Dimanche, 14 Février 2016 13:11 http://2000watts.org
Il
y a 2 ans, qui aurait pu imaginer telle débâcle? Wall Street, la Banque
Fédérale Américaine et les banques privées continuaient de déverser des
centaines de milliards de dollars dans un secteur qui promettait des
gains substantiels. Le Quantitative Easing américain et des taux
d’intérêts proche des taux zéros enflaient les égos et les rêves des
entreprises de schiste.
Cet enthousiasme aura finalement créé une bulle financière dépassant
les 200 milliards $ qui est en train d’imploser sous nos yeux. Le
schiste s’écroule tel le jeu de l’avion où les nouveaux investisseurs
couvrent les intérêts des anciens et le scénario n’est pas sans rappeler
le système Madoff.
La révolution du gaz et pétrole de schiste américain de 2009-2015 a
été conduite par des petites et moyennes entreprises qui ont financé
leurs croissances avec des emprunts à hauteur de 113 milliards $ en
actions et 241 milliards $ en obligations selon Dealogic.

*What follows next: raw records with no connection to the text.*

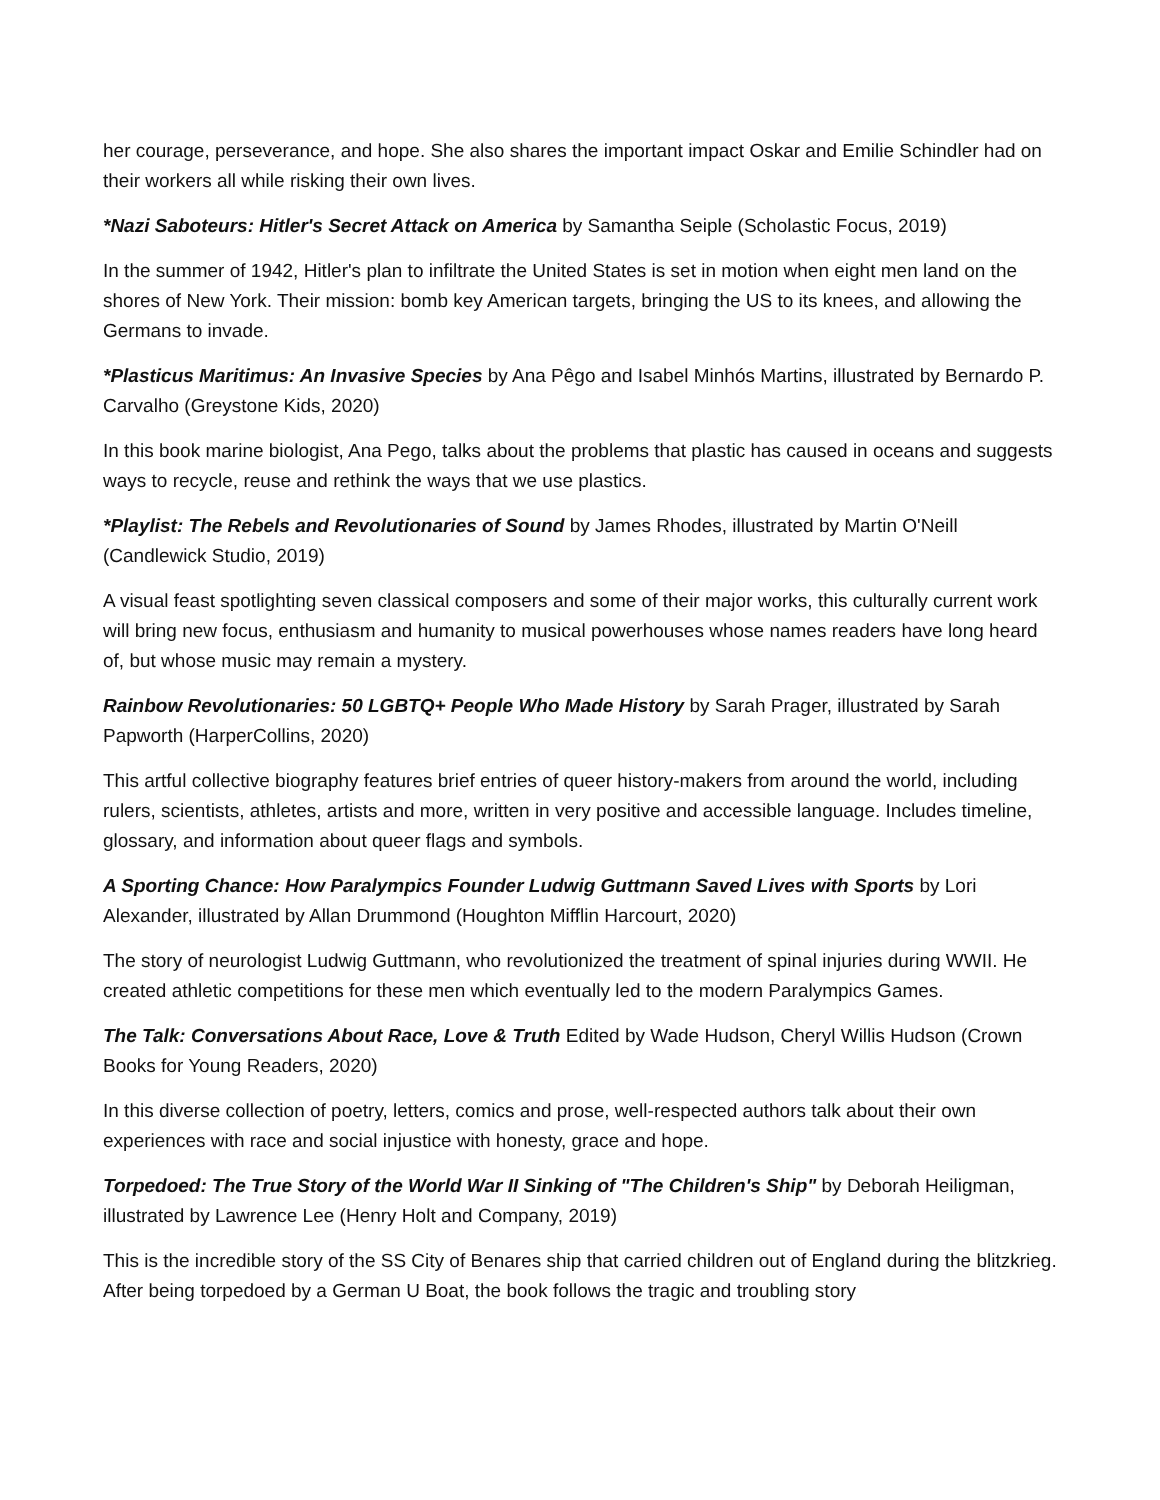her courage, perseverance, and hope. She also shares the important impact Oskar and Emilie Schindler had on their workers all while risking their own lives.
*Nazi Saboteurs: Hitler's Secret Attack on America by Samantha Seiple (Scholastic Focus, 2019)
In the summer of 1942, Hitler's plan to infiltrate the United States is set in motion when eight men land on the shores of New York. Their mission: bomb key American targets, bringing the US to its knees, and allowing the Germans to invade.
*Plasticus Maritimus: An Invasive Species by Ana Pêgo and Isabel Minhós Martins, illustrated by Bernardo P. Carvalho (Greystone Kids, 2020)
In this book marine biologist, Ana Pego, talks about the problems that plastic has caused in oceans and suggests ways to recycle, reuse and rethink the ways that we use plastics.
*Playlist: The Rebels and Revolutionaries of Sound by James Rhodes, illustrated by Martin O'Neill (Candlewick Studio, 2019)
A visual feast spotlighting seven classical composers and some of their major works, this culturally current work will bring new focus, enthusiasm and humanity to musical powerhouses whose names readers have long heard of, but whose music may remain a mystery.
Rainbow Revolutionaries: 50 LGBTQ+ People Who Made History by Sarah Prager, illustrated by Sarah Papworth (HarperCollins, 2020)
This artful collective biography features brief entries of queer history-makers from around the world, including rulers, scientists, athletes, artists and more, written in very positive and accessible language. Includes timeline, glossary, and information about queer flags and symbols.
A Sporting Chance: How Paralympics Founder Ludwig Guttmann Saved Lives with Sports by Lori Alexander, illustrated by Allan Drummond (Houghton Mifflin Harcourt, 2020)
The story of neurologist Ludwig Guttmann, who revolutionized the treatment of spinal injuries during WWII. He created athletic competitions for these men which eventually led to the modern Paralympics Games.
The Talk: Conversations About Race, Love & Truth Edited by Wade Hudson, Cheryl Willis Hudson (Crown Books for Young Readers, 2020)
In this diverse collection of poetry, letters, comics and prose, well-respected authors talk about their own experiences with race and social injustice with honesty, grace and hope.
Torpedoed: The True Story of the World War II Sinking of "The Children's Ship" by Deborah Heiligman, illustrated by Lawrence Lee (Henry Holt and Company, 2019)
This is the incredible story of the SS City of Benares ship that carried children out of England during the blitzkrieg. After being torpedoed by a German U Boat, the book follows the tragic and troubling story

Aujourd'hui, elles s'écroulent sous leurs dettes d'autant que peu
d'entreprises sont profitables au-dessous de 50$ le baril. Durant la
même période les dettes des 60 plus grandes entreprises US (sur un total
de 155) ont bondi de 100 milliards à 206 milliards $.
Le système de Ponzi: L’effet Madoff
Comme dans toutes les bulles spéculatives, beaucoup d’investisseurs
sont entrées dans ce business sans en comprendre les mécanismes. Grâce à
l’entremise des banquiers, les producteurs ont réussi à lever des
sommes astronomiques alors qu’aucun d’entre eux n’aura pu démontrer une
quelconque profitabilité.
Même en Europe, les grandes institutions financières comme BNP
Paribas, Société générale, Crédit agricole, Deutsche Bank, l'UBS ou le
Crédit Suisse se sont engouffrés dans la brèche au côté des américains
JPMorgan, Citigroup, Wells Fargo ou Bank of America.
Ces grandes institutions bancaires ont engrangé des honoraires
supérieurs à 740 millions $ pour leurs conseils avisés dans la
restructuration des dettes ou les commissions sur la vente de ces
produits à haut rendement tout en prenant le soin de se dégager
d’éventuelles pertes. Mais pour celles qui n’auront pas réussi à écouler
à temps leurs prêts pourris, le réveil est douloureux et les marchés
boursiers sanctionnent lourdement leurs imprudences.
Trop de pétrole, tue le pétrole
Paradoxalement, c’est le schiste lui-même qui s’est suicidé. En
quelques années, la production pétrolière américaine est passée de 5,1
millions barils/jour (b/j) en 2009 à 9,7 millions b/j. Cette
augmentation massive a déstabilisé les marchés qui étaient jusque-là
régulé, à bien plaire, par l’Arabie Saoudite.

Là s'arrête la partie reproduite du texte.